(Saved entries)
# # # # # # #
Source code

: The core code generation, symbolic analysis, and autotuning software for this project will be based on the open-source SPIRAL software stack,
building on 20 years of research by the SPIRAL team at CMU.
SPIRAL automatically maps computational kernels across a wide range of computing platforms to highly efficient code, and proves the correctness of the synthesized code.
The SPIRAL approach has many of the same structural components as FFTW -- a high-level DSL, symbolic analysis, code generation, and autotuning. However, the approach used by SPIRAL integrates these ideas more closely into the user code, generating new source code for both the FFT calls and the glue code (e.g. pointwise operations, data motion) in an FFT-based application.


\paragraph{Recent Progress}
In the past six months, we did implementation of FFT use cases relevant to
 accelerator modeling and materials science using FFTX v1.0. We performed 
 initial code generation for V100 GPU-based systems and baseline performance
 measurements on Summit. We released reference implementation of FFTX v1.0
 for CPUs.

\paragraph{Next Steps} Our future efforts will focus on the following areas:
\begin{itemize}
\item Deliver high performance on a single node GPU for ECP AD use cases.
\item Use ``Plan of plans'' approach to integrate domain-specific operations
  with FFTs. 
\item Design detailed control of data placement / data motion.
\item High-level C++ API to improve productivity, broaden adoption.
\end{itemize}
# # # # # # #
What the task requires => Repeat every record, keeping each line exactly as it is.

Answer area =>
Source code

: The core code generation, symbolic analysis, and autotuning software for this project will be based on the open-source SPIRAL software stack,
building on 20 years of research by the SPIRAL team at CMU.
SPIRAL automatically maps computational kernels across a wide range of computing platforms to highly efficient code, and proves the correctness of the synthesized code.
The SPIRAL approach has many of the same structural components as FFTW -- a high-level DSL, symbolic analysis, code generation, and autotuning. However, the approach used by SPIRAL integrates these ideas more closely into the user code, generating new source code for both the FFT calls and the glue code (e.g. pointwise operations, data motion) in an FFT-based application.


\paragraph{Recent Progress}
In the past six months, we did implementation of FFT use cases relevant to
 accelerator modeling and materials science using FFTX v1.0. We performed 
 initial code generation for V100 GPU-based systems and baseline performance
 measurements on Summit. We released reference implementation of FFTX v1.0
 for CPUs.

\paragraph{Next Steps} Our future efforts will focus on the following areas:
\begin{itemize}
\item Deliver high performance on a single node GPU for ECP AD use cases.
\item Use ``Plan of plans'' approach to integrate domain-specific operations
  with FFTs. 
\item Design detailed control of data placement / data motion.
\item High-level C++ API to improve productivity, broaden adoption.
\end{itemize}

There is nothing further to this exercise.